Each cell is quite dense with info. I'm trying to find a formula that would summarize a whole column after extracting the number between the slashes. So the summation of column A would result in 100.00 and the summation of column B would result in 45.00.

Is such a thing possible? Or do I need to rework the data format into a more parse-able format?

Best Answer

Use regexextract like

=arrayformula(sum(0+iferror(regexextract(A1:A3, "[\d\,\.]+"))))

How this works:

  • Regular expression extracts the first group of characters that consists of digits 0-9 commas or dots (such as 12,345.67, or 1.23, or just 1). This is a basic number match, you may need a stricter number regular expression.

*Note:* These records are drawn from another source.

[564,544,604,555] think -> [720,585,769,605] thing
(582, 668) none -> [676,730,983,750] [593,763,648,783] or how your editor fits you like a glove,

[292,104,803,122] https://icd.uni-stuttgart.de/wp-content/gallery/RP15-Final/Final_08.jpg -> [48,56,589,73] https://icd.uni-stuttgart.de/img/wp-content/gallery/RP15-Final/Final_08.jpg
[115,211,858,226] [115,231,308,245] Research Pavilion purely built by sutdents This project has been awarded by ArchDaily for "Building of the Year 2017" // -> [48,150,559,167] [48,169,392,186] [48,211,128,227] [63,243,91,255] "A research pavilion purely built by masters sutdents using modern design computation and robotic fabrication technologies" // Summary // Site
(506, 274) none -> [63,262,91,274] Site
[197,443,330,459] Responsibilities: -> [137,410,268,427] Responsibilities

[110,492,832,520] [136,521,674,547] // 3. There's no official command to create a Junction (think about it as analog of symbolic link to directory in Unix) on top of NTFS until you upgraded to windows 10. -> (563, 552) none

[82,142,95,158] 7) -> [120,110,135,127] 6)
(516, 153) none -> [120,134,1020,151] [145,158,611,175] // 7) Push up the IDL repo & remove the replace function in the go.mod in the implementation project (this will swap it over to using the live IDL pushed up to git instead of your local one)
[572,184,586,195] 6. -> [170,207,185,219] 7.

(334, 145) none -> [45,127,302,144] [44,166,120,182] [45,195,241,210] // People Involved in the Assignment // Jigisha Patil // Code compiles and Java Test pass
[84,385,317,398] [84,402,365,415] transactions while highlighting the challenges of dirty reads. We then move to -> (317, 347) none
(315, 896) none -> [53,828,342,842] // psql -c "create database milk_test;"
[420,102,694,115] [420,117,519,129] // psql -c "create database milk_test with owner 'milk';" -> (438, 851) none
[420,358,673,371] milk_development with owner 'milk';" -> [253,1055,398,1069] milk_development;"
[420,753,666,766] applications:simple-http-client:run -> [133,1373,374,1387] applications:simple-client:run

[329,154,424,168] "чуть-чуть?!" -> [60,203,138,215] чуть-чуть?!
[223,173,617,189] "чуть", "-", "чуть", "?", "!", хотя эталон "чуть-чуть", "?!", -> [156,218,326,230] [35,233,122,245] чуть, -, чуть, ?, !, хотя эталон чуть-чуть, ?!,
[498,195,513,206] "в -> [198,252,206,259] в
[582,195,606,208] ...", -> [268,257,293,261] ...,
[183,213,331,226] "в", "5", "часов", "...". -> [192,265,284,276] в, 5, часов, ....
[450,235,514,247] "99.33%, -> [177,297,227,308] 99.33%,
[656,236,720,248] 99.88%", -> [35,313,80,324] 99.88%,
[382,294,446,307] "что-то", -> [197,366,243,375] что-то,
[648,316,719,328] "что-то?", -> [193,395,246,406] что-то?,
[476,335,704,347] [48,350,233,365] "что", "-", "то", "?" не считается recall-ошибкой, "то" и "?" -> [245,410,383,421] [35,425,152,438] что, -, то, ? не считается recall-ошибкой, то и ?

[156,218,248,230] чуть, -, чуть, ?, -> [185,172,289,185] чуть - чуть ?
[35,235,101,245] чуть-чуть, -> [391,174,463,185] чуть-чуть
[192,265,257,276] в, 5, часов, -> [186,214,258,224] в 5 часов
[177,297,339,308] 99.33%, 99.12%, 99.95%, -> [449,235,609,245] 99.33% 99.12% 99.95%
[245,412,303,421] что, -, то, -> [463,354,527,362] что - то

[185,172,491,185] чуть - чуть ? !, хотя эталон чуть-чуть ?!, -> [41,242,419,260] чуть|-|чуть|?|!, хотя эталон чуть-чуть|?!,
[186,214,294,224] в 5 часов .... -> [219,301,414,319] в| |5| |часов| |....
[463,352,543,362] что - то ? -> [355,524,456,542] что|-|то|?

  • The wrapper iferror is needed in case there is no such group (maybe the cell is empty), because regexextract has the annoying habit of showing #N/A instead of just giving an empty string.

  • Adding 0 forces Sheets to treat the result as a number.

  • Arrayformula and sum perform the summation over a range after running the formula.

A slightly shorter alternative is regexreplace:

=arrayformula(sum(0+regexreplace(A1:A3, "[^\d\,\.]", "")))

Here, regexreplace removes everything that is not a digit or period. An advantage is that there can be no error thrown. A disadvantage is that there is a greater chance of getting wrong results if, say, the third column has some digits 0-9 in it. Those digits would get appended to the number you want.